Yaalon and Netanyahu 248.88.
(photo credit: Ariel Jerozolimski)
Here's a prediction: When Prime Minister Binyamin Netanyahu travels to London and Berlin next week, Vice-Premier Moshe Ya'alon won't be standing in for him as acting premier. That's because Ya'alon has gone off the reservation.
As guest of honor earlier this week at a meeting of the Jewish Leadership Movement, a stridently right-wing Likud caucus led by Moshe Feiglin, Ya'alon said the wrong things, in the wrong way, in the wrong place.
In arguing that Jews have a right to live anywhere in Judea and Samaria, Ya'alon was articulating a fairly conventional Israeli position. Yet this government, in pursuing an accommodation with the Palestinian Arabs, has agreed that Israel will not exercise Jewish rights everywhere between the River Jordan and the Mediterranean.
In arguing that even unauthorized outposts "are completely legal," Ya'alon was staking out a position at odds with his own government.
The tone of what Ya'alon said was also off-putting. This newspaper has been critical of Peace Now for its wholesale marginalization of the entire settlement enterprise. We've criticized the organization too for taking money from foreign powers and foundations intent on swaying Israeli public opinion and government policies. Yet we have never questioned the motives of grassroots Israelis who earnestly identify with Peace Now. And we think Ya'alon's intolerant characterization of the organization as an elitist "virus" further demeans the level of political discourse in this country.

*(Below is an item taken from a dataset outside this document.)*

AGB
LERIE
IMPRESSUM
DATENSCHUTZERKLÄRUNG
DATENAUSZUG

Ya'alon's venue was also peculiar. Netanyahu opposes any role for Feiglin within the party. The premier's ongoing campaign to block Feiglin, who nowadays plays by the rules of the political game, from lawfully dissenting within the Likud strikes us as wrongheaded. But in aligning himself so publicly with Netanyahu's nemesis, Ya'alon has demonstrated a remarkable lack of loyalty to the man who so recently ushered him into politics.
THE YA'ALON affair exposes yet again why the Israeli political system is dysfunctional. There is something awfully wrong when a number two feels no compunction about turning against his chief after only five months in office.
The controversy also reminds us that generals tend to find the give-and-take of politics exasperating. Politics is the art of the possible; it demands compromise and endless bargaining over who gets what, when and how. The military, in contrast, is a hierarchical organization. Generals give orders; subordinates obey.
Just as Ya'alon is proving a divisive force in the Likud - irritated, perhaps, that he has to compete with others in influencing the premier - Shaul Mofaz is champing at the bit as Tzipi Livni's number two in Kadima. Ehud Barak, meanwhile, has practically eviscerated the Labor Party to maintain his grip on power.
Ya'alon presents himself as a man above the fray who speaks truth to power. His supporters believe that Ariel Sharon did not extend the then chief of staff's term by the customary year because Ya'alon opposed the Gaza disengagement. Opinions differ on whether this was really so.
In any event, Ya'alon could learn something from his cabinet colleague Bennie Begin about honorable behavior at the apex of government.
THE PRIME Minister's Office announced that "Minister Ya'alon's statements are unacceptable to the prime minister, both in substance and in style, and do not represent the government's position."
Speaking at Bar-Ilan University in June, the premier outlined the peace policies of this government. He noted that "in the heart of our Jewish homeland [there] now lives a large population of Palestinians. We do not want to rule over them. We do not want to run their lives." He offered to negotiate the creation of a demilitarized state for the Palestinians, insisting that they recognize Israel as a Jewish state and renounce the "right of return" to Israel proper for refugees and their descendants. A pullback to the 1949 Armistice Lines is out of the question.
Ya'alon heard that speech - some reports suggested he participated in drafting it - and the next day told Army Radio that he could live with a Palestinian state under the conditions defined by Netanyahu.